從遲迢自剖妖珠, 推應向沂入天上天,到他自爆將流塵和九寶閣閣主攔在天上天外。
所有的一切都落入了緊隨其後的非亦等人眼中。
遲迢做出了人生中最後一個選擇。
或許不是為了救下六界眾人,但他的確用自己的生命, 保護了無數生靈。
天上天的入口已經合攏了,周遭雲霧彌漫,似乎有飄飄揚揚的雪霰散落騰飛,交織出一幅淒美的畫卷。
像極了默哀。
為防被製作成傀儡, 遲迢硬生生將自己挫骨揚灰,屍骨都沒有留下一丁點。
這一場起於征討的鬧劇終於在此時落下了帷幕。
所有人都是看客,他們說不出話來, 心情複雜,有敬佩、有唏噓、有惋惜, 但更多的是……愧疚。
非亦默默轉過身,抬手捂住自己的眼睛, 繃緊的手臂上青筋暴起, 似乎在極力壓製自己的情緒。
東祝雖然猜到了一切,但也沒想到遲迢會用這樣決絕的辦法, 毀了自己,也毀了可能威脅到應向沂安全的因素。

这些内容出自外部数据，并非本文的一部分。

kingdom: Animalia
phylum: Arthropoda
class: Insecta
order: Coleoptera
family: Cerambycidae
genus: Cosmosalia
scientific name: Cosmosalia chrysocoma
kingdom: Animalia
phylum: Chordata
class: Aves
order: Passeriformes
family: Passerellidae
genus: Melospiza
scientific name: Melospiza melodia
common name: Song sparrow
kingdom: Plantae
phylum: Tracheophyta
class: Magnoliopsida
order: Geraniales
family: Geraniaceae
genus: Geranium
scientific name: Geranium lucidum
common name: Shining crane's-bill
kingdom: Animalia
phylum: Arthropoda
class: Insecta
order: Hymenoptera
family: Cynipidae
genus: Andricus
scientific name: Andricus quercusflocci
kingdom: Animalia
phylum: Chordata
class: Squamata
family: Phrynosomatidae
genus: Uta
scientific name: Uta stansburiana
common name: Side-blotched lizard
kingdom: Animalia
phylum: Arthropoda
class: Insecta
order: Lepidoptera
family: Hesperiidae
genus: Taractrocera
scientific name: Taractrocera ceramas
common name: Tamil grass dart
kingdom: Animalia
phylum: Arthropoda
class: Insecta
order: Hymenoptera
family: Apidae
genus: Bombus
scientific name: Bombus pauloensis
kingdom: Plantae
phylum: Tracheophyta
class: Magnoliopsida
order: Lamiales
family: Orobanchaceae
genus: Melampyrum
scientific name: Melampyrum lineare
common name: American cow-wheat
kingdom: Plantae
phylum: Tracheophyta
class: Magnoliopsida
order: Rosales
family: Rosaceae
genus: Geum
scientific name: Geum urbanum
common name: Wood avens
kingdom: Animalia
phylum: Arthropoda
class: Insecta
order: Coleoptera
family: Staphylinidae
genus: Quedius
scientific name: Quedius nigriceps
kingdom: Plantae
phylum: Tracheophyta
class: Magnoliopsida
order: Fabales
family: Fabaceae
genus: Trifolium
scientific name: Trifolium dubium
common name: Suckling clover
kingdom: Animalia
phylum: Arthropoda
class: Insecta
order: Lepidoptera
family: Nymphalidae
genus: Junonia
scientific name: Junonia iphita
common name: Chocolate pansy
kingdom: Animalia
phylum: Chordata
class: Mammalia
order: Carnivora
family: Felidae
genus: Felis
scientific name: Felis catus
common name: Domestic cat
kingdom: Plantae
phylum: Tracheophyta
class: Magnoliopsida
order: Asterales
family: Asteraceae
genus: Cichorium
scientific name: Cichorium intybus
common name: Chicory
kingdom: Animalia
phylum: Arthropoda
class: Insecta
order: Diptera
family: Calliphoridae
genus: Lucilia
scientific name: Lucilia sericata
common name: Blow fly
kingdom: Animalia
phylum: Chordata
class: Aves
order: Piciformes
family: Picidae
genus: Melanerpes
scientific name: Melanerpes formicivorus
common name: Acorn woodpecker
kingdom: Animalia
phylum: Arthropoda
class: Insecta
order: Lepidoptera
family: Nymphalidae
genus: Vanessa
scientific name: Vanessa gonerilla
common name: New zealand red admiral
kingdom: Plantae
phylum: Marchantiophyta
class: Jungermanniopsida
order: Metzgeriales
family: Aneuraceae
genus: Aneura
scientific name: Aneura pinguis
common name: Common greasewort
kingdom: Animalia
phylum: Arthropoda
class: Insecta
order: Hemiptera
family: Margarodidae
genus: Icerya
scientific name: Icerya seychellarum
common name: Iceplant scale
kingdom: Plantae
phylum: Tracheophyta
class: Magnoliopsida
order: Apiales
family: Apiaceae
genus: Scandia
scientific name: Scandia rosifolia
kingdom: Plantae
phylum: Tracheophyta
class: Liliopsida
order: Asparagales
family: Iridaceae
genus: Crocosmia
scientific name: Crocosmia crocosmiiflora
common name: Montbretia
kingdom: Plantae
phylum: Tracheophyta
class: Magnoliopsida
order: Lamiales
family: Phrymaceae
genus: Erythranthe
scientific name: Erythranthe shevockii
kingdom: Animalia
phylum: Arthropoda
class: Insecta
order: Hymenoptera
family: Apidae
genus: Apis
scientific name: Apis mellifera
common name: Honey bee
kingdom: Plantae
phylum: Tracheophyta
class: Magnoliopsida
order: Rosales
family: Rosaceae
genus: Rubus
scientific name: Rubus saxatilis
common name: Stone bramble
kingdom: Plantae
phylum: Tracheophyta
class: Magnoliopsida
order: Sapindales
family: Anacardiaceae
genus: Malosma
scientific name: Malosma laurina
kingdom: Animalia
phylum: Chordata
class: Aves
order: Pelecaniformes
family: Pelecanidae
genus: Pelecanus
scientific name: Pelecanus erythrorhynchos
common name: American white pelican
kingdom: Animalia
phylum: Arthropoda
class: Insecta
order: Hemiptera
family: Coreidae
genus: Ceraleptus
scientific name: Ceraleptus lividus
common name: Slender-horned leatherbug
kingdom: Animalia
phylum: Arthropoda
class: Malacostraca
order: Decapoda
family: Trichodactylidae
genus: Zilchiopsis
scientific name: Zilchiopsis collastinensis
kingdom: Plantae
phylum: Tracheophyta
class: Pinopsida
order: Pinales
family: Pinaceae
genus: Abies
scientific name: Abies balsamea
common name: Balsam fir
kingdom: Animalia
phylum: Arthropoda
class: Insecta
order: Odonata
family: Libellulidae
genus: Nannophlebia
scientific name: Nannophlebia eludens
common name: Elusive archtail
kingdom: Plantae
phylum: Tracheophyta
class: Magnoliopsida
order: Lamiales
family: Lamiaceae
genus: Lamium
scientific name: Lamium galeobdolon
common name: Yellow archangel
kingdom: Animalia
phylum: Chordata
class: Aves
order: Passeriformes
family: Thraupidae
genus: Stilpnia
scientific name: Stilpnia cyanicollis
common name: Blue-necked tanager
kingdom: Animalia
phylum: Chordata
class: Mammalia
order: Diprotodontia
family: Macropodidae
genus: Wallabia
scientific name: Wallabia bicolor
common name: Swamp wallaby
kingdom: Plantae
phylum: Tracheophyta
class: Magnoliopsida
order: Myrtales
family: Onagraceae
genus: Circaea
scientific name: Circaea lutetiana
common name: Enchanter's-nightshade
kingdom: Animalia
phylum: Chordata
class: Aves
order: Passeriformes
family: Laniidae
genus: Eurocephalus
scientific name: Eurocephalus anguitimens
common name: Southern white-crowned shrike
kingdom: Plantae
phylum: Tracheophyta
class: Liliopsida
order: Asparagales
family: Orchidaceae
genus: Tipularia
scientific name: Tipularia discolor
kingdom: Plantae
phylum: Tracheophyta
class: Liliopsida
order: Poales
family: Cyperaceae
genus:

命格可以被安排, 但每個人的命運將走向何方,還是掌握在他們自己手中的。
東祝暗自在心裏歎了口氣,環住非亦的肩膀, 輕輕拍了拍, 無聲地安慰著。
非亦終究還是沒有逃過, 經曆了他曾經經曆過的事情, 甚至這一切更難以接受。
他並沒有親眼看到神君死去, 但非亦卻是眼睜睜地看著遲迢用如此壯烈的方式赴死, 連屍體都因為自爆沒有留下分毫痕跡。
在之前的交戰中,他們都受了很重的傷。
非亦衣袍上的血跡已經幹涸,他一直挺直的脊背終於在此時彎了下來,喉嚨間滾出喑啞低沉的泣音:“師尊,我隻有……隻有他一個朋友啊……”
他傳信給我,向我求助,我決定要與他站在一起,我說過要保護好他,可我沒有做到。
我親眼看著他用自殺的方式,終結了自己的生命。